Biden didn’t mince words. “I think that Elon Musk’s cooperation and technical relationships with other countries is worthy of being looked at,” he said. If Musk felt put upon, he has only himself to blame. Despite China’s threats and provocative military exercises, Musk last month suggested that Taiwan could solve its problems by becoming a “special administrative zone” run by Beijing. China’s ambassador in Washington praised the idea. It doubtless also drew smiles from Xi Jinping.
In any case, repeating China’s party line as a car maker is one thing; doing the same as Twitter’s boss another. Take Twitter’s responsibility to identify state actors. A new report from Freedom House lays out China’s growing investment in foreign news organizations.
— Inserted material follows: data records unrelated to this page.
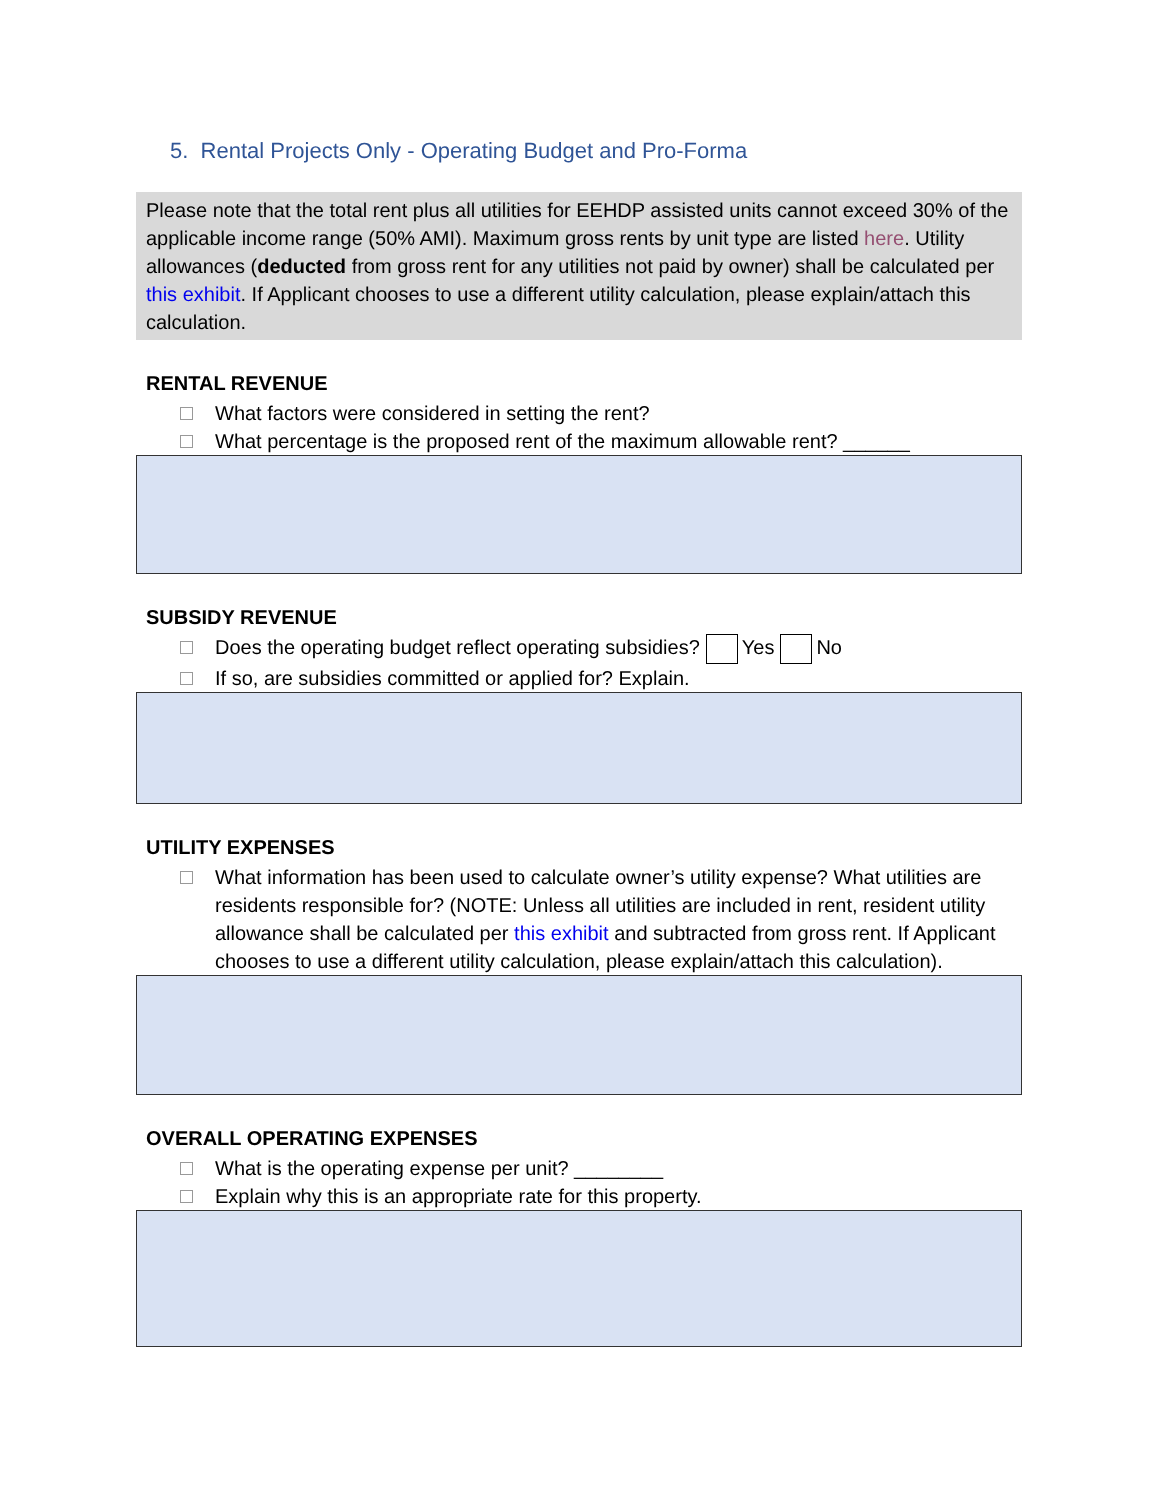5. Rental Projects Only - Operating Budget and Pro-Forma
Please note that the total rent plus all utilities for EEHDP assisted units cannot exceed 30% of the applicable income range (50% AMI). Maximum gross rents by unit type are listed here. Utility allowances (deducted from gross rent for any utilities not paid by owner) shall be calculated per this exhibit. If Applicant chooses to use a different utility calculation, please explain/attach this calculation.
RENTAL REVENUE
What factors were considered in setting the rent?
What percentage is the proposed rent of the maximum allowable rent? ______
SUBSIDY REVENUE
Does the operating budget reflect operating subsidies? Yes No
If so, are subsidies committed or applied for? Explain.
UTILITY EXPENSES
What information has been used to calculate owner’s utility expense? What utilities are residents responsible for? (NOTE: Unless all utilities are included in rent, resident utility allowance shall be calculated per this exhibit and subtracted from gross rent. If Applicant chooses to use a different utility calculation, please explain/attach this calculation).
OVERALL OPERATING EXPENSES
What is the operating expense per unit? ________
Explain why this is an appropriate rate for this property.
Are their products just a matter of “free speech”? Or will Musk’s Twitter label China’s foreign media partners as “state affiliated” when they tweet content under their local label that’s authored in Beijing?
Whatever his “free speech” principles turn out to be, Musk’s ego doesn’t appear to leave him much room to consider that, when it comes to running a politically sensitive and potentially explosive social media platform, his skill set just might be less than complete.